Tensions escalate over South China Sea claims

At security summit, Beijing vows to ignore pending international court ruling while US steps up military patrols.

South China Sea
Soldiers from the Chinese People's Liberation Army Navy watch as the USS Blue Ridge arrives at a port in Shanghai [AP]

Singapore – Asia’s largest defence summit concluded on Sunday amid growing fears of a legal and military showdown in the South China Sea over China’s rapid construction of artificial islands with ports, airstrips and helipads in one of the world’s most bitterly contested waterways.

At the weekend-long Shangri-La Dialogue , Chinese military officials vowed to ignore a legal ruling expected in the next few weeks by the Permanent Court of Arbitration in The Hague on a Philippines’ challenge to China’s growing assertiveness in the key sea route between the Pacific and Indian Oceans.

“We do not make trouble, but we have no fear of trouble,” said Admiral Sun Jianguo, deputy chief of staff of the People’s Liberation Army, who led the Chinese delegation at the summit.

Admiral Sun Jianguo [Tom Benner/Al Jazeera]
Admiral Sun Jianguo [Tom Benner/Al Jazeera]

Sun added: “China will not bear with the arbitration award, nor will it allow any infringement of its sovereignty.”

[Dataset excerpts]
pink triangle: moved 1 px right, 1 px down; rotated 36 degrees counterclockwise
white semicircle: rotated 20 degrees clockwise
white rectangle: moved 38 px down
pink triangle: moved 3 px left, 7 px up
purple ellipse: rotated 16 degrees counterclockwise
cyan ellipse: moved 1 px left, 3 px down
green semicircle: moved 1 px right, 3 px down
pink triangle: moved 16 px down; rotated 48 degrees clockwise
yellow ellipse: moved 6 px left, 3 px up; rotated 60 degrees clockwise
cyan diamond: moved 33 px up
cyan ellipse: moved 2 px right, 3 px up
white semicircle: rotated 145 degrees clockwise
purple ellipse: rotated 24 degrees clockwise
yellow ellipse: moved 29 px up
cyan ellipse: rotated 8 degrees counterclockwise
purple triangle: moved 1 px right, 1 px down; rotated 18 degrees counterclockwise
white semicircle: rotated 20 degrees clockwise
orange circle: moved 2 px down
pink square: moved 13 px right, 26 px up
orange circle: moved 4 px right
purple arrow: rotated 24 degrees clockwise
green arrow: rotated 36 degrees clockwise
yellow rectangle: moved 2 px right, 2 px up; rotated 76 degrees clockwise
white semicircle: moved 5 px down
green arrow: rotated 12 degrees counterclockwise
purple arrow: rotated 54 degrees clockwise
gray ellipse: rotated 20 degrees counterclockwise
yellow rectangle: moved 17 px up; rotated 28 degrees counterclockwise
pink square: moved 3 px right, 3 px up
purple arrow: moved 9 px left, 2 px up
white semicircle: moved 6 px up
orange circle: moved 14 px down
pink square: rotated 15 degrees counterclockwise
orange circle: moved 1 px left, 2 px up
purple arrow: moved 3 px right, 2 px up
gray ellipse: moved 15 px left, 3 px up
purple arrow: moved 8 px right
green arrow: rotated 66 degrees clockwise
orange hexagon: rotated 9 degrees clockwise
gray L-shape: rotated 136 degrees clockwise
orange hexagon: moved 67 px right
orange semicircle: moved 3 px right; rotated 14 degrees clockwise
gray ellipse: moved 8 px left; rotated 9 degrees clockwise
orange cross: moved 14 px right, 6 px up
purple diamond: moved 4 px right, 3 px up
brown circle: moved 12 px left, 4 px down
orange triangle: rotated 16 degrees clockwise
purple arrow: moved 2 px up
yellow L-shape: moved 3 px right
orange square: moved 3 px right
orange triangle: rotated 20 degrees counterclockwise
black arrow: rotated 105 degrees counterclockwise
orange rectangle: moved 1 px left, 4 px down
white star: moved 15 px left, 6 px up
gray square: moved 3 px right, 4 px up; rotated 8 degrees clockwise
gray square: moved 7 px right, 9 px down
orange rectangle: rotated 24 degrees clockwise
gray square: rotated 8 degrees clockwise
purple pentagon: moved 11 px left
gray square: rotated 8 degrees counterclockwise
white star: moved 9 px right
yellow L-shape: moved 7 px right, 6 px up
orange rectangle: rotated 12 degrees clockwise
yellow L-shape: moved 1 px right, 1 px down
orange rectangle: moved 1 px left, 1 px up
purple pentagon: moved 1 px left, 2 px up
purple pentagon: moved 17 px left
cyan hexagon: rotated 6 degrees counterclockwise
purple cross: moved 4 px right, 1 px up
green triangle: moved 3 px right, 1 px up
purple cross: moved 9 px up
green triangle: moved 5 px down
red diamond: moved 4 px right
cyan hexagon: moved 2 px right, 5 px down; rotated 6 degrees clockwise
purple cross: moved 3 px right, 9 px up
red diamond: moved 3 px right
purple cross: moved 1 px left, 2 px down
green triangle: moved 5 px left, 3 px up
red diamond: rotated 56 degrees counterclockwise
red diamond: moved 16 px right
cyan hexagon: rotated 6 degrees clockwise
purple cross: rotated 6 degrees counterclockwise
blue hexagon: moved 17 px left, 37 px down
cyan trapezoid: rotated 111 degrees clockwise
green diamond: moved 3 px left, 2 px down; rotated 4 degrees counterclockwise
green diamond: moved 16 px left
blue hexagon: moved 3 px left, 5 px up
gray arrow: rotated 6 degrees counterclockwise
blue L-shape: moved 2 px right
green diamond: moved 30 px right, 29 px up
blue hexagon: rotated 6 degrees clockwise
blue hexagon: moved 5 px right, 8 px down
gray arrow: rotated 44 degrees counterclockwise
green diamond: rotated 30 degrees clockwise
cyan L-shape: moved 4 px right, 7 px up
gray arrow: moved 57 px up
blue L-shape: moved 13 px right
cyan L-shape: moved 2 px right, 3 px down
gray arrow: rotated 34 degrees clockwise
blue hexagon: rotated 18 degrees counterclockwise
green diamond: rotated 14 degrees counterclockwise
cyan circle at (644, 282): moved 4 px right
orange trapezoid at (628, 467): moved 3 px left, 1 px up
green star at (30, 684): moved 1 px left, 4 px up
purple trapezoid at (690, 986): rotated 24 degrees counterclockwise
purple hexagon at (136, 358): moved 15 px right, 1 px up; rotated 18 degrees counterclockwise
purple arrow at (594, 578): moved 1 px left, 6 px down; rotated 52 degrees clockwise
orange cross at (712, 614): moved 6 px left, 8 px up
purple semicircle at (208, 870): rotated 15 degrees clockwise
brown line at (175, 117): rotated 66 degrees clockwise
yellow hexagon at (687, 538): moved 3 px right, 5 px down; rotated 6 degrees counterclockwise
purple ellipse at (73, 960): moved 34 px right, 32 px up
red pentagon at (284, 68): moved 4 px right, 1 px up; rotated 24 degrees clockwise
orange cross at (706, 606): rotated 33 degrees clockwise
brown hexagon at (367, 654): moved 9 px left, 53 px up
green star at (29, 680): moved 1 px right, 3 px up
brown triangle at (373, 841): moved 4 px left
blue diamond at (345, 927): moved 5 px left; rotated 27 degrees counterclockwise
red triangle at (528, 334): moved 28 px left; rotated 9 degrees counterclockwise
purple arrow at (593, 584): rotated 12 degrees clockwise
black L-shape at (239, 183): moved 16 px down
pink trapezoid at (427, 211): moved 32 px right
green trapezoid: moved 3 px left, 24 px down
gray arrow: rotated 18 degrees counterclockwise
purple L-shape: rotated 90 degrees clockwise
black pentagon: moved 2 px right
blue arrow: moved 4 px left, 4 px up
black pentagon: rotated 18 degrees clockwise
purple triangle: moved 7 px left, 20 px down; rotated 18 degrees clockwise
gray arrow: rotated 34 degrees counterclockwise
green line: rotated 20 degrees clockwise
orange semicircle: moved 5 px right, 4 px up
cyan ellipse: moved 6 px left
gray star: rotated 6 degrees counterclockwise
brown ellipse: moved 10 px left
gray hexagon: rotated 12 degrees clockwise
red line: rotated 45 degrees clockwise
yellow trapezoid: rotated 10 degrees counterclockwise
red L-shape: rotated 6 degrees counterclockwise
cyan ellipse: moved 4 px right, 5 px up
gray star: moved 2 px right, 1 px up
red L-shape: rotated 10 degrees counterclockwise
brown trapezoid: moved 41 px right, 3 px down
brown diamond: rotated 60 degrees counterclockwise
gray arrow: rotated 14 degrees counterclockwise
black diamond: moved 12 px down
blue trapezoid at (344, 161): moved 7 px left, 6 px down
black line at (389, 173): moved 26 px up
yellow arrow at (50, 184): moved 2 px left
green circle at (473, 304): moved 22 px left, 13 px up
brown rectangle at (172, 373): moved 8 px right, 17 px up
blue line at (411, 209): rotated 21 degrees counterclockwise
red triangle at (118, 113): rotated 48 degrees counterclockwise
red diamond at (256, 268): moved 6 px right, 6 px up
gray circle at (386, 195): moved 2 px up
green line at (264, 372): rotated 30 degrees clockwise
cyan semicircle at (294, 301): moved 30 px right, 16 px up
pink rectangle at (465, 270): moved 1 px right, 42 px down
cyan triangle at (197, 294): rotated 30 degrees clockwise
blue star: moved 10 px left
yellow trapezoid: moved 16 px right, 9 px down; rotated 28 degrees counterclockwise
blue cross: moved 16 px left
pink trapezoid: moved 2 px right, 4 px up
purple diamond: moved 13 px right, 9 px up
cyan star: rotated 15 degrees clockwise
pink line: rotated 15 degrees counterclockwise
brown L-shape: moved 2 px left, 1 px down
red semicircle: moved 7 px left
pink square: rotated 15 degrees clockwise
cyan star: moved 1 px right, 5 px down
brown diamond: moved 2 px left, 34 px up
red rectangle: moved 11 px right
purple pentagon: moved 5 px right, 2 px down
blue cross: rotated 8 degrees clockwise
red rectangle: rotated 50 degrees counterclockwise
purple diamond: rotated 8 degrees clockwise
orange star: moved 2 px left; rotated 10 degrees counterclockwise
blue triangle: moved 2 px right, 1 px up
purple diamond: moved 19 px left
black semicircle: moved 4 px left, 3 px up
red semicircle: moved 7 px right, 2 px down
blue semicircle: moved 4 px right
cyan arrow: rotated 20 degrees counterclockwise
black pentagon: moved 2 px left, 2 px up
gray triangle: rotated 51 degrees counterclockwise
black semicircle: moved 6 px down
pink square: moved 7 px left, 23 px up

▶ Your instructions
Write out the South China Sea article again in full, word for word.

▶ The response
Tensions escalate over South China Sea claims

At security summit, Beijing vows to ignore pending international court ruling while US steps up military patrols.

South China Sea
Soldiers from the Chinese People's Liberation Army Navy watch as the USS Blue Ridge arrives at a port in Shanghai [AP]

Singapore – Asia’s largest defence summit concluded on Sunday amid growing fears of a legal and military showdown in the South China Sea over China’s rapid construction of artificial islands with ports, airstrips and helipads in one of the world’s most bitterly contested waterways.

At the weekend-long Shangri-La Dialogue , Chinese military officials vowed to ignore a legal ruling expected in the next few weeks by the Permanent Court of Arbitration in The Hague on a Philippines’ challenge to China’s growing assertiveness in the key sea route between the Pacific and Indian Oceans.

“We do not make trouble, but we have no fear of trouble,” said Admiral Sun Jianguo, deputy chief of staff of the People’s Liberation Army, who led the Chinese delegation at the summit.

Admiral Sun Jianguo [Tom Benner/Al Jazeera]
Admiral Sun Jianguo [Tom Benner/Al Jazeera]

Sun added: “China will not bear with the arbitration award, nor will it allow any infringement of its sovereignty.”